REQUEST
Your answer must be the lines from the first one in the material through the line with "G04 Gerber Fmt", retyped exactly and with no pictures.

====

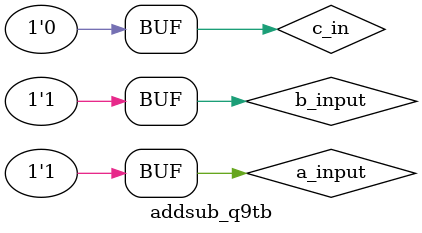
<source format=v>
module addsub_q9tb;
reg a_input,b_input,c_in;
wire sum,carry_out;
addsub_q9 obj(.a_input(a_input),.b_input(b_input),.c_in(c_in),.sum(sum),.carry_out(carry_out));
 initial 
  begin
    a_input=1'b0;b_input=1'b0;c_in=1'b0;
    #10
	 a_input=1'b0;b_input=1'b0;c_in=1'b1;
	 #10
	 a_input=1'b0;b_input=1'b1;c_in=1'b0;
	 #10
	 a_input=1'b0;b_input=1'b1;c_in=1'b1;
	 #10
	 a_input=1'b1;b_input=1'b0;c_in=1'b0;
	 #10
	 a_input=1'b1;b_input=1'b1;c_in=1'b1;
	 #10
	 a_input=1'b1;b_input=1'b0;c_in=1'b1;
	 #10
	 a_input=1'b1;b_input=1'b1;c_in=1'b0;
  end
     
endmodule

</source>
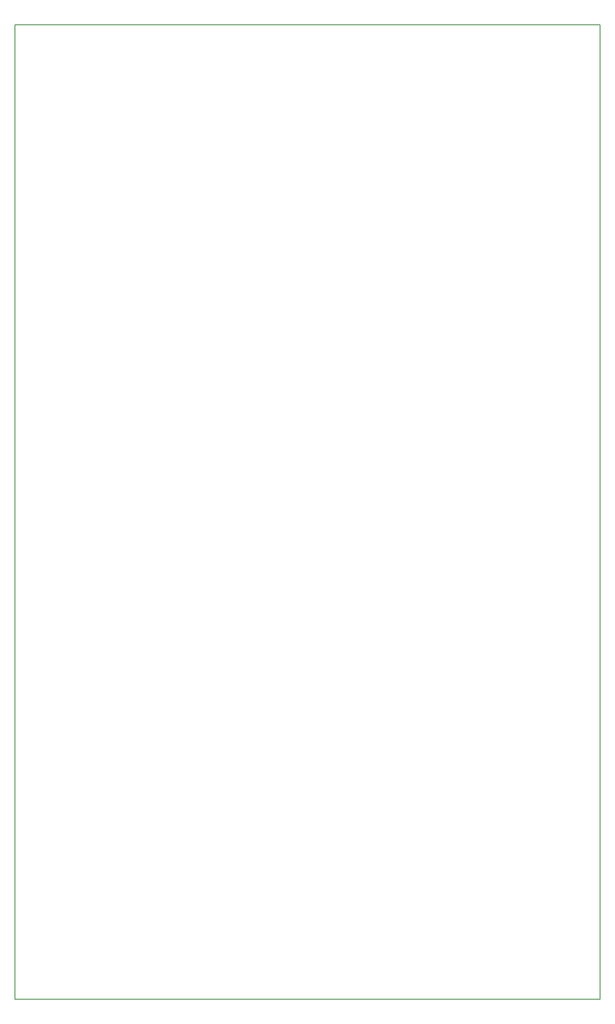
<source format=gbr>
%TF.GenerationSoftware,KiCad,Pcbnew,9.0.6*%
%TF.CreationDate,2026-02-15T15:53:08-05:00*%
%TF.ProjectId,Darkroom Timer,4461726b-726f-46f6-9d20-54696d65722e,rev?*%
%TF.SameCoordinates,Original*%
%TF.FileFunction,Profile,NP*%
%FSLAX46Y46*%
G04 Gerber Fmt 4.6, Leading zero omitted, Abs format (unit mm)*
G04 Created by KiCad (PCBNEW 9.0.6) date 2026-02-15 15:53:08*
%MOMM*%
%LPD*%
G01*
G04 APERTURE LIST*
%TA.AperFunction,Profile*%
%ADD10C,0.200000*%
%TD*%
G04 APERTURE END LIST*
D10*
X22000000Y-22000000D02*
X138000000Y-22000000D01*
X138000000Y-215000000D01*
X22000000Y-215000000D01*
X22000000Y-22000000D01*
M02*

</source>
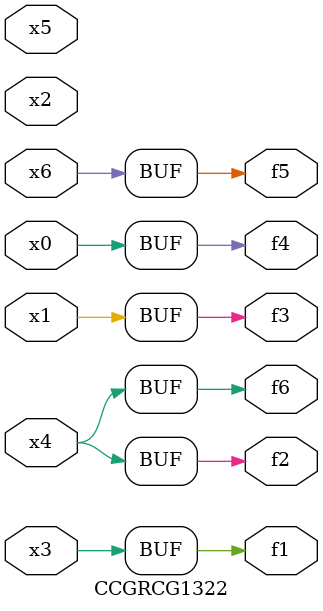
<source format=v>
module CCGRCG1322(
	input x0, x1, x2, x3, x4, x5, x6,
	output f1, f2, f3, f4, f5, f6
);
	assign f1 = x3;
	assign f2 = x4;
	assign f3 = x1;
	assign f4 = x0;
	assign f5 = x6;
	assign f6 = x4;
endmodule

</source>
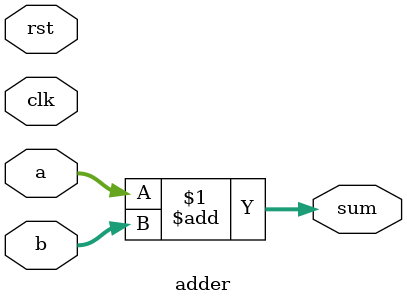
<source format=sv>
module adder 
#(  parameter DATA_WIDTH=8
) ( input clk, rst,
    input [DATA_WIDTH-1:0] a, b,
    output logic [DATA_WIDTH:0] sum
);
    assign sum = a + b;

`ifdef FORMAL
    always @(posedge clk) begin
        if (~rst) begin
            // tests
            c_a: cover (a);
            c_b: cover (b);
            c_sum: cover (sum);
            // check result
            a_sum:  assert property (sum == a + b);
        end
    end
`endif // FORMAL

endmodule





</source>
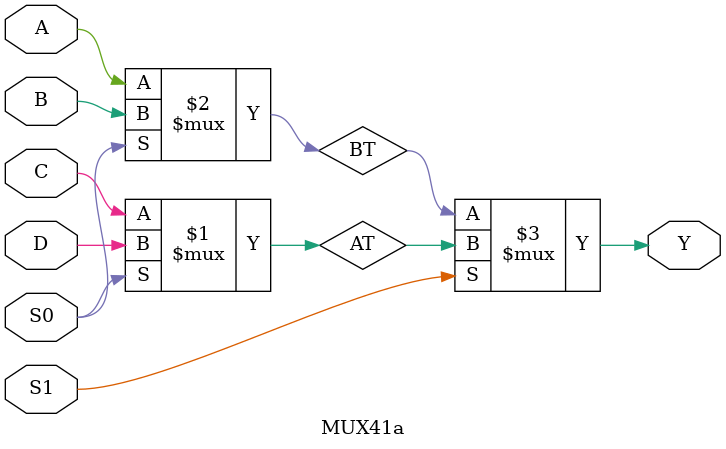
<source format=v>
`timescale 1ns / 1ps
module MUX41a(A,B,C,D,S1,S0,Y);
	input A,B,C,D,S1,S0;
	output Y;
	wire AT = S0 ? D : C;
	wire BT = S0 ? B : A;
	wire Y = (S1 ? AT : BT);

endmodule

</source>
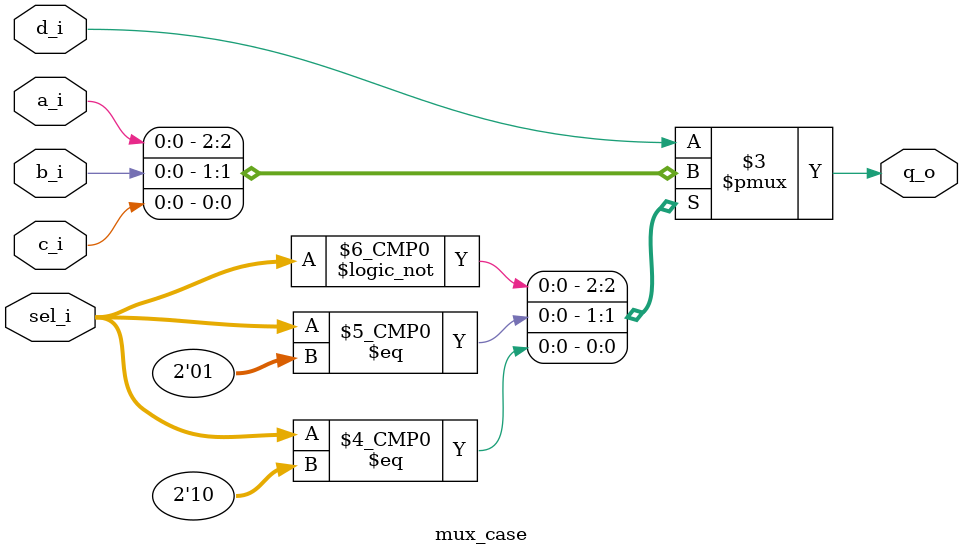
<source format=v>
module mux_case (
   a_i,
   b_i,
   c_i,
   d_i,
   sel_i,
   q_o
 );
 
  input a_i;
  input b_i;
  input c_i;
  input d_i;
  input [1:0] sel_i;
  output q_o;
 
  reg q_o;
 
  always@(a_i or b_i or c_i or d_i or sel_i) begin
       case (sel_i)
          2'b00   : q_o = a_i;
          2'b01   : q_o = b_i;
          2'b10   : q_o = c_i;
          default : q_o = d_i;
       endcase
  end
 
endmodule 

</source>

====

FINISHED EXERCISE
<source format=v>
module addsub_q9tb;
reg a_input,b_input,c_in;
wire sum,carry_out;
addsub_q9 obj(.a_input(a_input),.b_input(b_input),.c_in(c_in),.sum(sum),.carry_out(carry_out));
 initial 
  begin
    a_input=1'b0;b_input=1'b0;c_in=1'b0;
    #10
	 a_input=1'b0;b_input=1'b0;c_in=1'b1;
	 #10
	 a_input=1'b0;b_input=1'b1;c_in=1'b0;
	 #10
	 a_input=1'b0;b_input=1'b1;c_in=1'b1;
	 #10
	 a_input=1'b1;b_input=1'b0;c_in=1'b0;
	 #10
	 a_input=1'b1;b_input=1'b1;c_in=1'b1;
	 #10
	 a_input=1'b1;b_input=1'b0;c_in=1'b1;
	 #10
	 a_input=1'b1;b_input=1'b1;c_in=1'b0;
  end
     
endmodule

</source>
<source format=gbr>
%TF.GenerationSoftware,KiCad,Pcbnew,9.0.6*%
%TF.CreationDate,2026-02-15T15:53:08-05:00*%
%TF.ProjectId,Darkroom Timer,4461726b-726f-46f6-9d20-54696d65722e,rev?*%
%TF.SameCoordinates,Original*%
%TF.FileFunction,Profile,NP*%
%FSLAX46Y46*%
G04 Gerber Fmt 4.6, Leading zero omitted, Abs format (unit mm)*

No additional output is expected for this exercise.